Should I Pay Off My Mortgage Early?

  • Posted by Mary Boston
  • 07/16/2015
  • payoff
Should I Pay Off My Mortgage Early?

Each financial decision is unique and depends on one’s goals. There are many considerations when it comes to your mortgage. Imagine, though, the lucky homeowners who are unconcerned with how to pay their mortgages, but how quickly they can eliminate them entirely. Surely no downside exists to paying off your mortgage early, right?

Early Mortgage Payoff Considerations

For some, eliminating their mortgage early will make financial sense, not to mention the emotional security it provides. In addition to the pros, however, there are potential cons that should be considered, including the following possible obstacles:

  • Illiquidity
  • Increased revolving debt
  • Underfunded retirement
  • Reduced tax deductions

Let’s take a look at each consideration to help you weigh your options and decide if an early mortgage payoff could be right for you.

Illiquidity

Liquidity in finances refers to the ability to convert an asset—your baseball card collection, an heirloom, or your home—into cash. Illiquidity is the opposite: the inability to get cash when you need it, because all your cash is tied up in things. If time or circumstances would cause you to take a loss on liquidating an asset, the asset is illiquid.

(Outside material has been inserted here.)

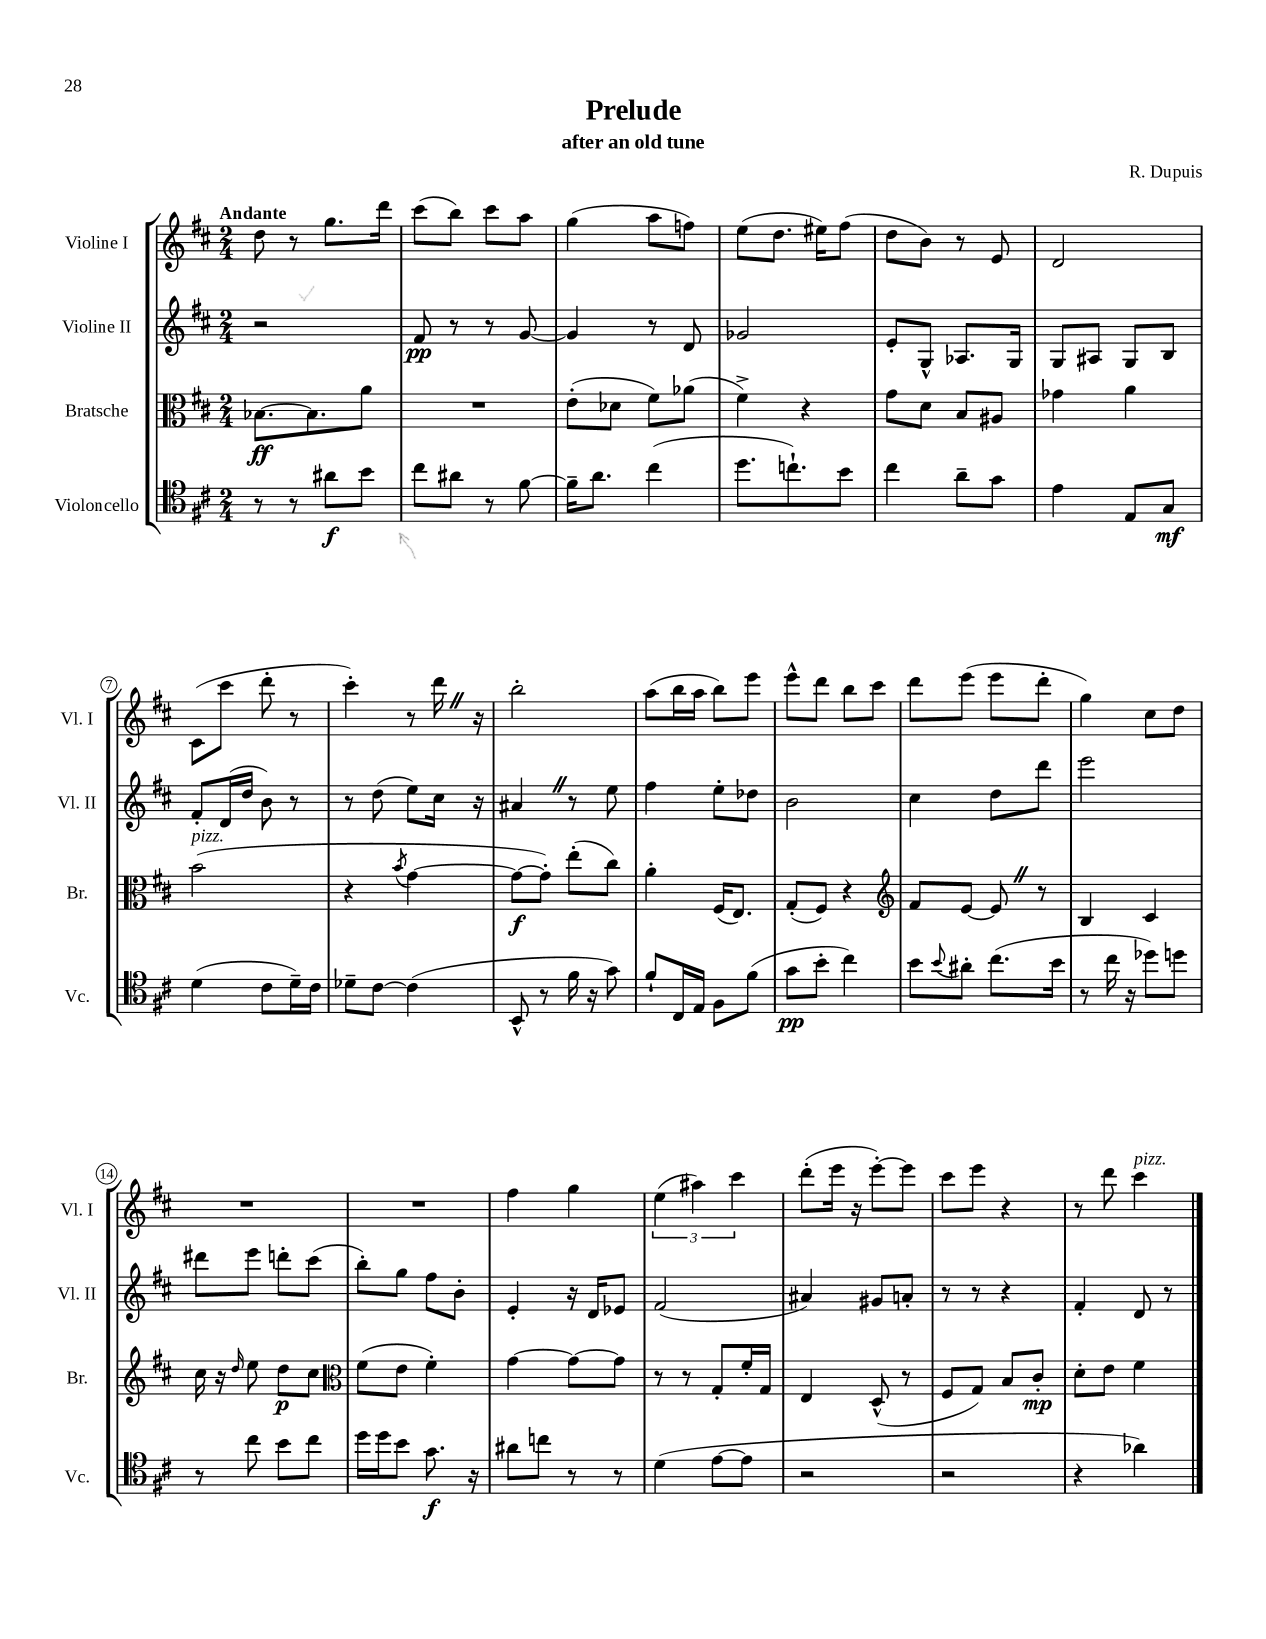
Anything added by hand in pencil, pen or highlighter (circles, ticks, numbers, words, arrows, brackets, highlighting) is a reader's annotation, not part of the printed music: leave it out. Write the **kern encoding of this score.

Normally, a mortgage is considered to be illiquid with one exception–a home equity line of credit (HELOC). The equity in your home is accessible quickly through a debit card or check, so you can borrow against that equity with minimal fuss. Suppose you unexpectedly have a leaky roof. A HELOC can provide you access to thousands of dollars at a low interest rate. If your other choice is to put $15,000 on your credit card for a roof replacement, it may make more sense to use your home’s equity and keep your unsecured debt (the credit card) low.

If your mortgage is paid off and you want to use the equity in your home, you will need a new appraisal, loan origination fees, and other third-party expenses, plus one to two months for the loan to fund. You may not be able to spare that time if you’re in a bind.

Revolving Debt

A possible pitfall to eliminating a mortgage comes from diverting funds from other debt to pay off the mortgage. The mortgage at 4 percent interest is less expensive than a credit card debt with a 22 percent interest rate, if you’re only making the minimum payment. You may want to contemplate putting money toward the revolving debt before considering payments to eliminate the mortgage.

Underfunded Retirement

If you underfund retirement so your mortgage is eliminated early, you may not feel the effects of this decision for decades, but eventually you could feel it. One approach to eliminating your mortgage is to wait until after you have funded all your retirement accounts fully. You can borrow for most life events: weddings, renovations, home purchases, and even vacations. You cannot borrow for retirement and you may finish work one day and have no income other than your retirement savings and some modest government programs.

The Tax Man

Uncle Sam gives homeowners a gift every year in the form of deductions for mortgage interest. This is to encourage stable neighborhoods and high rates of home ownership. When your mortgage is eliminated early, so is that tax deduction. It is often the largest deduction taxpayers receive, and when eliminated, your tax liability may increase.

Neglecting these important scenarios so you can eliminate your mortgage early may not be cost-effective. A careful, thorough examination in which you weigh all your options and needs with your financial advisor will help you determine whether early elimination of your mortgage is right for you.